4 Replies Latest reply on Feb 20, 2012 9:14 AM by 915071

    the status of SN is always "STARTING"

      I run the script of start SNs, but the status of SNs are always "Starting"

      Verify Information:
      Verify: Storage Node [sn1] on datanode1:5000 Datacenter: Beijing [dc1] Status: RUNNING Ver: 11gR2.1.2.123
      Verify: Admin [admin1]     Status: RUNNING
      Verify: Rep Node [rg1-rn1]     Status: RUNNING,UNKNOWN at sequence number: 861 haPort: 5006
      Verify: == checking storage node sn2 ==
      Verify: Storage Node [sn2] on datanode2:5000 Datacenter: Beijing [dc1] Status: RUNNING Ver: 11gR2.1.2.123
      Verify: rg1-rn2: Expected status RUNNING but was STARTING
      Verify: Rep Node [rg1-rn2]     Status: STARTING,DETACHED at sequence number: 0 haPort: 5005
      Verify: == checking storage node sn3 ==
      Verify: rg1-rn2:     Expected status RUNNING but was STARTING
      Verify: sn3:     Mismatch between metadata in admin service and sn3: Expected these parameter collections: Global, StorageNode but instead, see these collections: storageNodeParams globalParams repNodeParams
      Verify: rg1-rn4:     Expected status RUNNING but was STARTING
      Verify: rg1-rn3:     Expected status RUNNING but was STARTING

      Logs are below:

      02-16-12 18:48:47:98 UTC+8 INFO [rg1-rn2] JE: Request for unknown Service: Acceptor Registered services: [Learner, LogFileFeeder, LDiff, NodeState, BinaryNodeState]
        • 1. Re: the status of SN is always "STARTING"
          Linda Lee-Oracle
          The verify command tells us that there is something invalid with your deployment. perhaps due to earlier testing experiments.

          - SN1 is up, is hosting an Admin service and is hosting a RN named rg1-rn1
          - SN2 is up, and is hosting a RN named rg1-rn2.
          - SN3 is up, is hosting three RNS, named rg1-rn2, rg1-rn3, rg1-rn4

          There are two things wrong:

          1. There are two RNs in your deployment with the same name (rg1-rn2).
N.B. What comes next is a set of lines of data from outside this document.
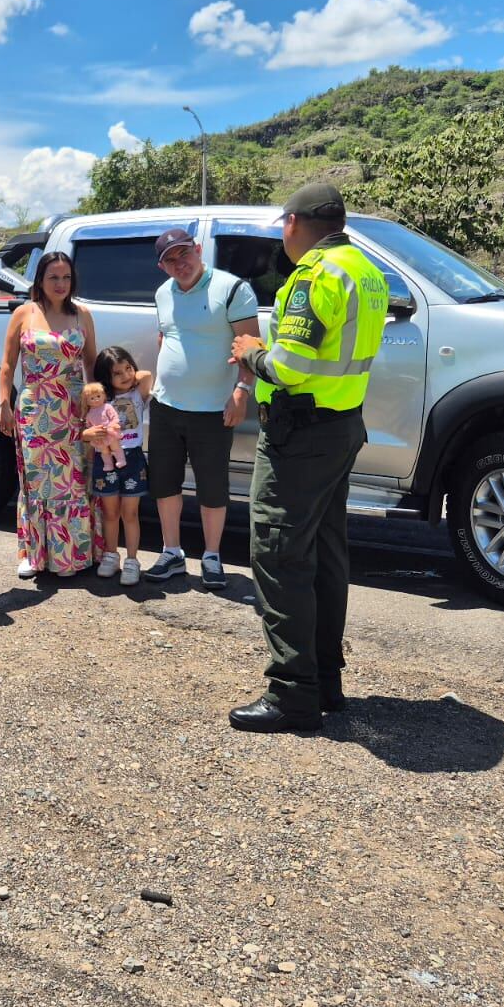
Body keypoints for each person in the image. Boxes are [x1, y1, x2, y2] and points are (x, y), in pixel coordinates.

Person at [228, 183, 388, 733]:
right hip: (341, 427)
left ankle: (293, 692)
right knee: (325, 554)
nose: (282, 235)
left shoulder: (316, 275)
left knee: (279, 554)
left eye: (282, 226)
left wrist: (251, 353)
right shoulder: (364, 269)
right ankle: (325, 680)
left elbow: (289, 367)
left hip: (299, 437)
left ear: (295, 222)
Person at [143, 228, 261, 590]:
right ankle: (172, 552)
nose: (179, 264)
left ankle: (211, 556)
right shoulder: (164, 293)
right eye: (170, 260)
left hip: (213, 410)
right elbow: (167, 336)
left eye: (183, 254)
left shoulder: (231, 289)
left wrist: (242, 391)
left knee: (213, 486)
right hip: (166, 406)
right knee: (164, 482)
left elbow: (252, 344)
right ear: (162, 267)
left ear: (197, 249)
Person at [0, 251, 97, 578]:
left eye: (66, 277)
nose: (60, 284)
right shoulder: (24, 313)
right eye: (53, 277)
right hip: (35, 406)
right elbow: (8, 364)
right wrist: (3, 404)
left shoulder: (82, 314)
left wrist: (95, 404)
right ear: (40, 279)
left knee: (73, 482)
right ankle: (32, 554)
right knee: (37, 483)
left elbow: (91, 363)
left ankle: (74, 556)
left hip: (72, 408)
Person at [89, 346, 153, 586]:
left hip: (133, 459)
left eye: (128, 368)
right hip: (105, 460)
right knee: (110, 512)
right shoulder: (100, 402)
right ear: (106, 378)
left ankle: (132, 560)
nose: (126, 375)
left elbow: (145, 375)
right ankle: (111, 555)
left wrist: (129, 374)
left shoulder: (138, 394)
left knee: (131, 513)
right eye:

This should never happen.
          2. The admin service believes that SN3 should not host any RNs at all, so SN3 has some sort of information left over from a different deployment.

          Based on that, I wonder if you had a previous deployment, where you setup three RNs on SN3. Then perhaps you attempted to do a second deployment of a different configuration, using the same root directories and port numbers, and did not completely clean up the first experiment?
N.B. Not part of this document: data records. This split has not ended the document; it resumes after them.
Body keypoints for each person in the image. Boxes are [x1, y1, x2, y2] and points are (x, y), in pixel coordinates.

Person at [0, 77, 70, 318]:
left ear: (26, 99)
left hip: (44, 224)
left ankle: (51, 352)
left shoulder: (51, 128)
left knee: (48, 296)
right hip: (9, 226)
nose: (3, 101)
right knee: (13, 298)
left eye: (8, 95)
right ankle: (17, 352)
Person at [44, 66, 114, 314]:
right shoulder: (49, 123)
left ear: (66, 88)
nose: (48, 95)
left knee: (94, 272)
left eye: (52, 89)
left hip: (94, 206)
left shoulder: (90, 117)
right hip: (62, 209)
          When you are trying different configurations, you will want to remove all files from your KVROOT directories, and kill all processes. You can find these processes with jps -m.

          This is different from experimenting with failover. You may kill processes intentionally, in order to test that NoSQL DB automatically restarts different components, as it is supposed to do. In those cases, you do not need to remove any files, and doing so would have unexpected consequences.
          • 2. Re: the status of SN is always "STARTING"
            Thanks for your answers. But I have some questions:
            When you mean "this should never happen", this situation is a bug ?
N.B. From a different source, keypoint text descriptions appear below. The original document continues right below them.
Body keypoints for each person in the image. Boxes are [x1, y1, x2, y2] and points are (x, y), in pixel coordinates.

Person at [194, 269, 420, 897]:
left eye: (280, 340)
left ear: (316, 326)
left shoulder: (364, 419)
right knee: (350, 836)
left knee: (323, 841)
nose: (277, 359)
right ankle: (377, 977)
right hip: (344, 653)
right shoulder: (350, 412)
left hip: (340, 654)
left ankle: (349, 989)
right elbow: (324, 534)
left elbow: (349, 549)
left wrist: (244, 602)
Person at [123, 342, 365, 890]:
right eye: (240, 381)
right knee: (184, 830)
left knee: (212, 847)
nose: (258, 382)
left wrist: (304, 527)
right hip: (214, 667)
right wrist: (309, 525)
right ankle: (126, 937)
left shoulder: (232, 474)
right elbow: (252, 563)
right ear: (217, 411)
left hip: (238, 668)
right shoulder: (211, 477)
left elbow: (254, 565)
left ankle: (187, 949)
            Yes, I have deploy 9 reps on 3 hosts(each has three reps) and I set four in nine as a group, and I do some tests about rm data and recovery.
            According to this situation, can I recognize this as the reps in group can't select a master because some meta data incomplete,like versions ?
            • 3. Re: the status of SN is always "STARTING"
              I would not say that it is a bug. The configuration is mixed up; you appear to have storage nodes that were configured for different stores participating in the same store. In this situation, the system can't be expected to work properly. Please remove all the files in the KVROOT directory on ALL the hosts, and start over with a clean state.